Hospital nurse executives report concern that new graduates work for up to two years, then leave after they become NPs, increasing the turnover of staff in a relatively short period of time. This has long been the complaint of long-term care Directors of Nursing, identifying that hospitals generally avoided hiring new nurses who would then work in nursing homes for experience and leave after one to two years.

Auerbach and colleagues noted that the growth of NPs outpace the supply of RNs. We may quickly find an oversupply of NPs, a shortage of acute care RNs, and a critical deficit of long-term care RNs. 

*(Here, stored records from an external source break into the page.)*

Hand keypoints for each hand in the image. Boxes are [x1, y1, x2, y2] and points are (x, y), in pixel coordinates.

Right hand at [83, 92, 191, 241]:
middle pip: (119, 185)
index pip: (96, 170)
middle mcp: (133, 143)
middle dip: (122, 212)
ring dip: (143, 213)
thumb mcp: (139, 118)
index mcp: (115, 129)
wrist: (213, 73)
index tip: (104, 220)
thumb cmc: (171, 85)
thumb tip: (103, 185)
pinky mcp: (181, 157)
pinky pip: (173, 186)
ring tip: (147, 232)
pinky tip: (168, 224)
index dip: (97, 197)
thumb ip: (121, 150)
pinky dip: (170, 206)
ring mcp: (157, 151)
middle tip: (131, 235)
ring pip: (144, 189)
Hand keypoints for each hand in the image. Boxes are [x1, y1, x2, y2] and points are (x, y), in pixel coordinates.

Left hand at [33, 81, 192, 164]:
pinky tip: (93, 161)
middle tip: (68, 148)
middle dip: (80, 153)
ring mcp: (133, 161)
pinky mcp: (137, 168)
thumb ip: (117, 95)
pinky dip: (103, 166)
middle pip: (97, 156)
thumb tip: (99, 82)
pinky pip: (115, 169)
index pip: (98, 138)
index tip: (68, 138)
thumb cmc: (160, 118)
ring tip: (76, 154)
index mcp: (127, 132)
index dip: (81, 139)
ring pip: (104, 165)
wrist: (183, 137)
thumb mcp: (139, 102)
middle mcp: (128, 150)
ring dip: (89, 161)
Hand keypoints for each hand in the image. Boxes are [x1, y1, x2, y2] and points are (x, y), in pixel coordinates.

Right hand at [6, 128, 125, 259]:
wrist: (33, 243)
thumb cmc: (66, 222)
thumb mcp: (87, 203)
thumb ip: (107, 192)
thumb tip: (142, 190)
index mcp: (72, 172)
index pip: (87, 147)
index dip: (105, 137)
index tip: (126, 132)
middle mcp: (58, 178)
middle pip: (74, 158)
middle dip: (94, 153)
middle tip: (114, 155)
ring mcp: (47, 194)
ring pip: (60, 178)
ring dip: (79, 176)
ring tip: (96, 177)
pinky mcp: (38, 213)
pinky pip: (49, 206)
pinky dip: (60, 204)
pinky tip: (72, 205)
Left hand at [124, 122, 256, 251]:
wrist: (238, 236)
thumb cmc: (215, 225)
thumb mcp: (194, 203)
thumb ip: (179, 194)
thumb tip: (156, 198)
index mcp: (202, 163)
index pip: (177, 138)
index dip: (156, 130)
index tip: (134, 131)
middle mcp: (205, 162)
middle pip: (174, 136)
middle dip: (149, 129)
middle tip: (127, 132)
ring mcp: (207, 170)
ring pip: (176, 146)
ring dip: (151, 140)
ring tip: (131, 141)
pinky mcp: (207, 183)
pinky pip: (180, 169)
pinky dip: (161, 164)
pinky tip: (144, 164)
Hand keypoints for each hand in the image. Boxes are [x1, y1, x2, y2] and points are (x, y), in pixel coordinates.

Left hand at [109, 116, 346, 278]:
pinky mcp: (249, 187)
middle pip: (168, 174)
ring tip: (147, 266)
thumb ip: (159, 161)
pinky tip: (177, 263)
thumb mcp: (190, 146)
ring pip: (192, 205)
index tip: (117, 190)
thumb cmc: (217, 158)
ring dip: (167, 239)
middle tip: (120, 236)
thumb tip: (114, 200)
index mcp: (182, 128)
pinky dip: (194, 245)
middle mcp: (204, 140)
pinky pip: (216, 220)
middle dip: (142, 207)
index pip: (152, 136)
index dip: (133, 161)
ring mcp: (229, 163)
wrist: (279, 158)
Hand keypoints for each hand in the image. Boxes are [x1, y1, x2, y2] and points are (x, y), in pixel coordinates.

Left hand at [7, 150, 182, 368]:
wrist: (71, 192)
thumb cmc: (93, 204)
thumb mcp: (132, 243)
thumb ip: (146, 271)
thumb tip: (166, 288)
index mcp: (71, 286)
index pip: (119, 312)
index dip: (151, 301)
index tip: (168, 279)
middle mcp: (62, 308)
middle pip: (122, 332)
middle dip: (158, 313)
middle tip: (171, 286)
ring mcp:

We need to find creative ways to attract and retain RNs in our facilities and look ahead to the impact of a worsening shortage of qualified staff including LPN to RN program reimbursement, journal club, leadership programs and providing the staff with a sense of satisfaction in working in the long-term care setting.

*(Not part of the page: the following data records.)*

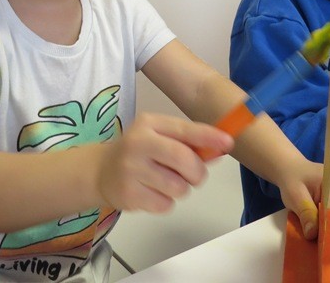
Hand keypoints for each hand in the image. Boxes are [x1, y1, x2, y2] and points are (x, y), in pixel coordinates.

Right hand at [97, 112, 232, 212]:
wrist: (100, 170)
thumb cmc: (139, 151)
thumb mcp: (159, 136)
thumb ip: (187, 142)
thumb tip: (220, 148)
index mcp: (149, 123)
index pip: (184, 129)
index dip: (209, 136)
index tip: (228, 142)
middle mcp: (138, 143)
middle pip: (184, 159)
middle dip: (197, 172)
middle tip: (194, 176)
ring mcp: (131, 170)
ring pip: (178, 186)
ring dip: (180, 188)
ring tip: (165, 182)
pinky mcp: (129, 194)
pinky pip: (166, 204)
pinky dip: (166, 202)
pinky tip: (152, 192)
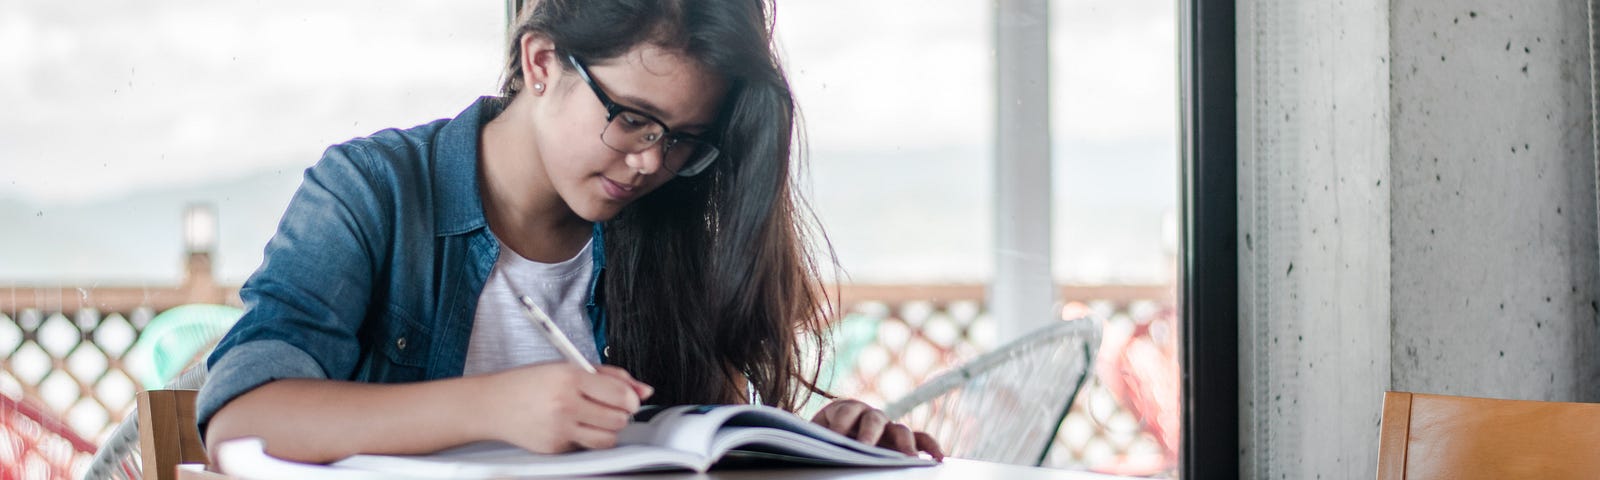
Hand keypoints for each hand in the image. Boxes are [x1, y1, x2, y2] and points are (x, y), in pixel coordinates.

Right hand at [479, 363, 653, 453]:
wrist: (492, 404)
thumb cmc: (529, 383)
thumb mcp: (568, 367)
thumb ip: (609, 376)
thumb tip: (644, 390)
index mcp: (569, 377)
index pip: (620, 394)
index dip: (631, 398)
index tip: (628, 398)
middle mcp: (565, 404)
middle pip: (619, 418)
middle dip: (620, 413)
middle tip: (608, 406)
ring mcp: (559, 429)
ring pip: (608, 438)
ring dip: (608, 429)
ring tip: (594, 418)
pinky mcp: (555, 448)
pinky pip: (586, 447)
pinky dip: (586, 438)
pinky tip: (573, 426)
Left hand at [811, 399, 944, 460]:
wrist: (828, 441)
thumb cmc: (821, 442)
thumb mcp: (815, 439)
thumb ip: (816, 441)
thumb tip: (811, 448)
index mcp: (843, 410)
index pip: (845, 411)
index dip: (841, 422)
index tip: (835, 435)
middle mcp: (868, 415)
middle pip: (874, 419)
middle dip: (870, 432)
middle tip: (866, 447)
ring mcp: (888, 427)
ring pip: (901, 430)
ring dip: (905, 443)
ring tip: (909, 458)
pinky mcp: (901, 440)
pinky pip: (920, 440)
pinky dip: (930, 446)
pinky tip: (938, 458)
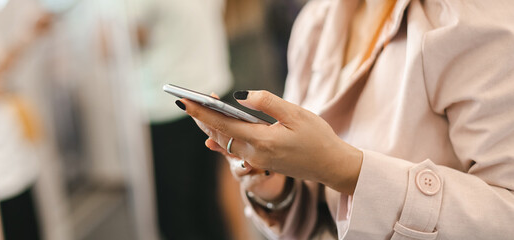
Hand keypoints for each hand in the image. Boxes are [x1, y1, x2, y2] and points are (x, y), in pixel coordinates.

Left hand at [179, 90, 362, 194]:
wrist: (331, 165)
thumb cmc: (317, 137)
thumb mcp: (296, 114)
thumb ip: (268, 103)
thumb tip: (242, 96)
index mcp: (261, 140)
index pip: (223, 124)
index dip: (201, 112)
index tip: (184, 100)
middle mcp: (253, 153)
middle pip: (219, 133)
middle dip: (202, 117)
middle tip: (187, 99)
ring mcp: (256, 159)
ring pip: (224, 142)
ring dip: (210, 127)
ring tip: (197, 110)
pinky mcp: (260, 161)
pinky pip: (233, 150)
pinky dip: (221, 140)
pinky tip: (210, 136)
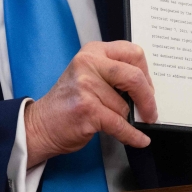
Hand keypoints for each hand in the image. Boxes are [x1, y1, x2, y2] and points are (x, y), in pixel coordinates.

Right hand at [23, 41, 157, 167]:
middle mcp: (88, 64)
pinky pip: (121, 124)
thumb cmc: (69, 101)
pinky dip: (133, 135)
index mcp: (93, 51)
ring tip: (118, 122)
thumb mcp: (89, 74)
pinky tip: (139, 139)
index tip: (148, 89)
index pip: (133, 53)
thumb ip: (114, 72)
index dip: (146, 73)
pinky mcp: (87, 109)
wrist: (41, 124)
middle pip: (134, 76)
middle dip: (148, 98)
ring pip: (125, 106)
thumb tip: (147, 90)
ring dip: (127, 119)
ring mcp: (86, 86)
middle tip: (150, 112)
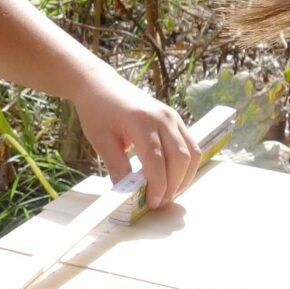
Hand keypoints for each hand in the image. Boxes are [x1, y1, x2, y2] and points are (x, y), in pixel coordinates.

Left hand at [74, 66, 199, 199]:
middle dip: (173, 185)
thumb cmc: (97, 111)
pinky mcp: (176, 119)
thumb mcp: (101, 141)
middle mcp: (163, 117)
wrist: (100, 85)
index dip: (157, 186)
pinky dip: (186, 166)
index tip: (151, 203)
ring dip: (184, 178)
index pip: (157, 161)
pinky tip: (172, 178)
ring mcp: (173, 117)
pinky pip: (190, 145)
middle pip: (180, 159)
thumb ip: (117, 167)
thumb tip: (129, 195)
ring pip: (192, 153)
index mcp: (141, 121)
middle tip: (159, 202)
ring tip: (167, 193)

Ilene Warner-Maron, PhD, RN-BC, CWCN, CALA, NHA, FCPP, has been practicing nursing for 33 years, specializing in the care of geriatric patients. Dr. Warner-Maron is the president of the Institute for Continuing Education and Research, providing educational programs for individuals seeking licensure in nursing home administration. 

References:

  1. Hassmiller, Susan B. Legacies and lessons: A final conversation with Fitzhugh Mullan. 2020 Health Affairs 39:2; 334-338.
  2. Auerbach, David I., Buerhas, Peter I. and Staiger, Douglas O. Implications of the Rapid Growth of the Nurse Practitioner Workforce in the US. 2020 Health Affairs 39:2; 273-288.